There have been a number of great open structured data projects that have positively impacted the web; ODP, MusicBrainz and OpenStreetMap are just a few examples. But we believe it’s just the beginning. Factual intends to build one of the largest repositories of open data by providing an open, collaborative environment where anyone can easily view, contribute, improve and share data.

We’ve been testing with several partners (see home page for list) who understand that Factual’s open data can help websites offer better data and tools for end users.  For example, we’ve partnered with Demand Media, on a cancer physician table on their Livestrong.com site.

The company plans to eventually charge for a suite of premium services, including access to for-fee premium APIs and quality-of-service guarantees. All that comes next, mostly because the company faces the uphill task of convincing developers and hundreds of data set creators to join Factual. It has competition from San Francisco-based Metaweb (with its Freebase products), amongst several other projects.

Factual’s hard challenges aside, I’m going to keep an eye on this company, mostly because of the pedigree of the founder and also due to the fact that data, or rather data analysis as a key strategic asset, is the next big thing.

Earlier this month, much to the chagrin of some of our readers, I equated the Hadoop-focused startup, Cloudera, to Red Hat (s RHAT).
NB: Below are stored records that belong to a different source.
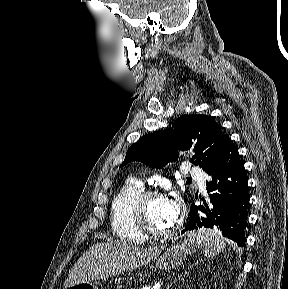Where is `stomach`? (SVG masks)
Returning <instances> with one entry per match:
<instances>
[{
  "label": "stomach",
  "mask_w": 288,
  "mask_h": 289,
  "mask_svg": "<svg viewBox=\"0 0 288 289\" xmlns=\"http://www.w3.org/2000/svg\"><path fill=\"white\" fill-rule=\"evenodd\" d=\"M201 244L188 234L187 238L180 243L171 245L155 259L156 267L160 270H171L181 265L187 255L194 254ZM69 289H99L97 284L91 281L82 282L69 287Z\"/></svg>",
  "instance_id": "0dacf381"
}]
</instances>
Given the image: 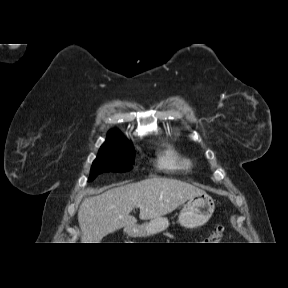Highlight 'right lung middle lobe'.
<instances>
[{
    "label": "right lung middle lobe",
    "mask_w": 288,
    "mask_h": 288,
    "mask_svg": "<svg viewBox=\"0 0 288 288\" xmlns=\"http://www.w3.org/2000/svg\"><path fill=\"white\" fill-rule=\"evenodd\" d=\"M135 151L128 141L114 139L105 141L91 167L89 181L103 172H125L132 169Z\"/></svg>",
    "instance_id": "1"
}]
</instances>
My argument was that in the late 1990s, open-source operating systems and web software proved to be major disruptors and helped Internet services grow exponentially. About a dozen years later, the future of Internet services revolves around data and data analytics.

And Hadoop, open-source data warehouse software, has become a popular choice for everyone who relies on data crunching, from advertising companies to biotech giants. Folks at Google (s GOOG) know this all too well, which is why they’ve invested extensively in their infrastructure systems. From that perspective, if Elbaz can convince enough people to sign up, his little Factual has a good chance at carving out a nice niche for itself.

Om’s Note: I am going to play around with their service more extensively before passing judgment on the service.